- PERSYARATAN -
- A) Sebutkan semua arti kata Arab ‘akafa yang tercantum dalam teks tentang i'tikaf.
- B) Sambung teks tentang i'tikaf mulai sesudah kalimat terakhir yang tercantum.

- TEKS SUMBER -
# # # # #
My Buku Kuning Center : I'TIKAF DALAM MESJID DI BULAN RAMADHAN

DROP MENU

Jumat, Juli 27, 2012

I'TIKAF DALAM MESJID DI BULAN RAMADHAN


Serial Bulan Ramadhan: Tafsir Ayat-Ayat Puasa (02/ 12)
Festival Bulan Suci Ramadhan 1433 H.  (H: 07) 

وَلا تُبَاشِرُوهُنَّ وَأَنْتُمْ عَاكِفُونَ فِي الْمَسَاجِدِ
(Janganlah Bercinta Dalam Keadaan Beri'tikaf Dalam Mesjid)
Oleh: Med HATTA
Mukaddimah:
بسم الله الرحمن الرحيم
الحمد لله الذي بنعمته تتم الصالحات، وبعد! 
I'tikaf:
I'tikaf, berasal dari bahasa Arab ‘akafa yang berarti menetap, mengurung diri atau berdiam. Pengertiannya dalam konteks ibadah dalam Islam adalah berdiam diri di dalam masjid, sebagai manifestasi ketaatan untuk ber-munajat mencari keridhaan Allah SWT dan ber-muhasabah (introspeksi) merenungi segala dosa dan kesalahan-kesalahan yang telah diperbuat. Orang yang sedang beriktikaf disebut juga "mu’takif".

Lanjutan Tafsir Ayat-Ayat Puasa:
Allah berfirman:
وَلا تُبَاشِرُوهُنَّ وَأَنْتُمْ عَاكِفُونَ فِي الْمَسَاجِدِ تِلْكَ حُدُودُ اللَّهِ فَلا تَقْرَبُوهَا كَذَلِكَ يُبَيِّنُ اللَّهُ آيَاتِهِ لِلنَّاسِ لَعَلَّهُمْ يَتَّقُونَ (١٨٧)
Artinya: "(tetapi) janganlah kamu campuri mereka itu, sedang kamu beri'tikaf dalam mesjid. Itulah larangan Allah, maka janganlah kamu mendekatinya. Demikianlah Allah menerangkan ayat-ayat-Nya kepada manusia, supaya mereka bertakwa.” (QS: 2: 187).
# # # # #
- CATATAN YANG DITAMPILKAN -
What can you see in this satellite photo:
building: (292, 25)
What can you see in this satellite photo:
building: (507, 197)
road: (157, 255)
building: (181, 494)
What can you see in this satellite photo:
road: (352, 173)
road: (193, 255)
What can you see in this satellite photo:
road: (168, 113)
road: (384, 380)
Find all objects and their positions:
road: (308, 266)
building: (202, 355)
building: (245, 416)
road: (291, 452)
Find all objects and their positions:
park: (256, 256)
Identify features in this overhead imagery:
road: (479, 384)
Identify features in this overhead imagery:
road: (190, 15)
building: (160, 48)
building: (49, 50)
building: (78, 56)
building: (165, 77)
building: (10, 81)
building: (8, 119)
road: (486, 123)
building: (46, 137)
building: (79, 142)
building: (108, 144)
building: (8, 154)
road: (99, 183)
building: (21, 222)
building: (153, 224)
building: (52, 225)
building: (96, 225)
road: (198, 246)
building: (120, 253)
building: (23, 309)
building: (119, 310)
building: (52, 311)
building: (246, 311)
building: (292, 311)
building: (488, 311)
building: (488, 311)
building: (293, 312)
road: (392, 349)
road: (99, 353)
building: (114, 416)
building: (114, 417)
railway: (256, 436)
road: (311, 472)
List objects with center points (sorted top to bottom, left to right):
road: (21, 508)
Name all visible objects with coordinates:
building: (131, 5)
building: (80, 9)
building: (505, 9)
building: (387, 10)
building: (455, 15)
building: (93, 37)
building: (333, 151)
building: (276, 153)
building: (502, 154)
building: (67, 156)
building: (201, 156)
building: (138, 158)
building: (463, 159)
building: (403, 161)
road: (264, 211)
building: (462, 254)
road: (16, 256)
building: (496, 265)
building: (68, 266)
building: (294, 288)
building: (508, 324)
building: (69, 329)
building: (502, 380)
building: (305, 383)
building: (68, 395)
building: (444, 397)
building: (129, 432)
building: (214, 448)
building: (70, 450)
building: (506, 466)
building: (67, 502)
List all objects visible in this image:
# # # # #
- TUGAS YANG DISELESAIKAN -
- A) menetap, mengurung diri, berdiam

- B)
Ayat ini masih sambungan dari ayat-ayat puasa yang sudah dibahas sebelumnya, kali ini berbicara tentang i'tikaf di mesjid. Hal ini juga menunjukkan betapa di bulan suci Ramadhan telah di buka banyak sekali kesempatan untuk memperbanyak ibadah, dan lebih fokus mendekatkan diri kepada Sang Pencipata, yaitu Allah SWT. Salah satu media yang paling efektif untuk muhasabah (introspeksi) diri, merenungi segala kesalahan yang pernah diperbuat masa lalu, kemudian bertobat, dan berusaha lebih mendekatkan diri kepada-Nya itu adalah media i'tikaf ini.


Karena al-mu'takif (pelaku i'tikaf) dalam media ini dianjurkan untuk melakukan meditasi ketaatan kepada Allah selama ber-i'tikaf, oleh karena itu harus memenuhi segala ketentuaannya. Secara syariat Islam i'tikaf dimaksudkan: Konsukuen melakukan suatu ibadah ketaatan khusus, pada waktu tertentu, dengan syarat dan tempat yang telah di pastikan pula.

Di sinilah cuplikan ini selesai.